2) Data Structures Lesson

Tries in Python

22 min to complete · By Jon Fincher

The best way to learn about tries is to try them, no pun intended, in code. You'll see how to add, remove, and find data in a trie using Python.

If you have not already read the previous page on the Trie Data Structure, please do so first and then return here.

Nodes in Python Tries

Like any other dynamic data structure, you need to define the nodes in which you will store your data. Here's what a Node might look like in Python:

class Node:
    def __init__(self):
        """
        Defines a Node for use in a Trie
        """
        self.children = {}
        self.is_end = False

So you may have some questions, like:

  • Where is the data stored?
  • Why is children a dictionary instead of just links?
  • What does is_end mean?

All will be revealed as you delve deeper into the code.

Trie Data Structure

Let's continue with the Trie structure itself:

class Trie:

    def __init__(self, data=None):
        self.root = Node()
        if data:
            self.add(data)

You should see some similarities between the Trie and the BST. The Trie has a root member variable, and the constructor creates the root node. From here, however, things get more interesting.

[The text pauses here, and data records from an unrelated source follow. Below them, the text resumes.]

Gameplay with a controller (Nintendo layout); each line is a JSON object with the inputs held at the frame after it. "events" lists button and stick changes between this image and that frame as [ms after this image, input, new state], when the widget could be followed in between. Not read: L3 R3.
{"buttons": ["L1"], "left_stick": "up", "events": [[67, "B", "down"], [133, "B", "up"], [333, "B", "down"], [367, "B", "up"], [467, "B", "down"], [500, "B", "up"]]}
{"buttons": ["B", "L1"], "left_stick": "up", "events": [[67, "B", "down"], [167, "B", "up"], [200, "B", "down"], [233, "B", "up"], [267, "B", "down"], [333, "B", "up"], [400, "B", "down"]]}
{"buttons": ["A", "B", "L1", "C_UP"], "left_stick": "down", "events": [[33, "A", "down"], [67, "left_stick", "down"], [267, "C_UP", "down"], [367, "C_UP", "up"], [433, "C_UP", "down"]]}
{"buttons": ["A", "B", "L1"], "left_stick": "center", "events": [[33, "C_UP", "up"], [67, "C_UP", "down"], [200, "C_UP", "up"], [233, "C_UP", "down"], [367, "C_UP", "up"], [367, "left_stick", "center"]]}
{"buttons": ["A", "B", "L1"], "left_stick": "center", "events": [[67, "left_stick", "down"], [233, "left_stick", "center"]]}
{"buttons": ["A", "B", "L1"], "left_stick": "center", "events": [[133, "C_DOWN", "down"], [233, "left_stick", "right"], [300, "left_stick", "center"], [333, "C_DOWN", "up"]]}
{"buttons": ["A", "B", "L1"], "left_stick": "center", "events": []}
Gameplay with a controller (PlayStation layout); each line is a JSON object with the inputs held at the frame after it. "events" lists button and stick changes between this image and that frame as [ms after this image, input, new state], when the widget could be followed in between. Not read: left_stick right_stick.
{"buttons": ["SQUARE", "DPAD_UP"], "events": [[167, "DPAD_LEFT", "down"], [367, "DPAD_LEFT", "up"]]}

For example, how do you add words to this thing?

Inserting Data into Trie

Let's look at code that will add words to the trie, which you can analyze to understand how this structure works:

def add(self, data):
    current_node = self.root

    for ch in data:
        if ch not in current_node.children.keys():
            current_node.children[ch] = Node()
        current_node = current_node.children[ch]

    current_node.is_end = True

Like all dynamic data structures, you need a variable to indicate which Node you care about, so you define current_node to start at the root. However, things diverge from BSTs after that.

Remember that tries are also called prefix trees -- each node stores the prefix of a piece of data. The complete data item is stored in a sequence of Node objects, beginning at the root, which stores the initial character. The next character is stored in one of the children of root, and so on, until the final character is stored.

To do this, you loop through every character in data. This is then used as the key in a dictionary to identify which child to use next. If that child doesn't exist, you create it by adding it to the dictionary. Then you set current_node to that child and continue the loop. Once you have run out of characters in data, you set is_end to True to indicate this is a complete word.

Of course, an example is in order. Assume you have the following code:

trie = Trie()
trie.add("can")

To add the word can, current_node is set to root, and the loop starts.

  • The first character is c, which doesn't exist as a key in the current_node.children dictionary.
    • A new child Node is created as the data value associated with the key c.
  • current_node is now changed to refer to the node associated with c.

Your trie now looks like this:

#TBD: Image of trie after adding c

The next iteration of the loop adds the character a, which doesn't exist in the current_node.children dictionary, so it gets added, and current_node is changed again.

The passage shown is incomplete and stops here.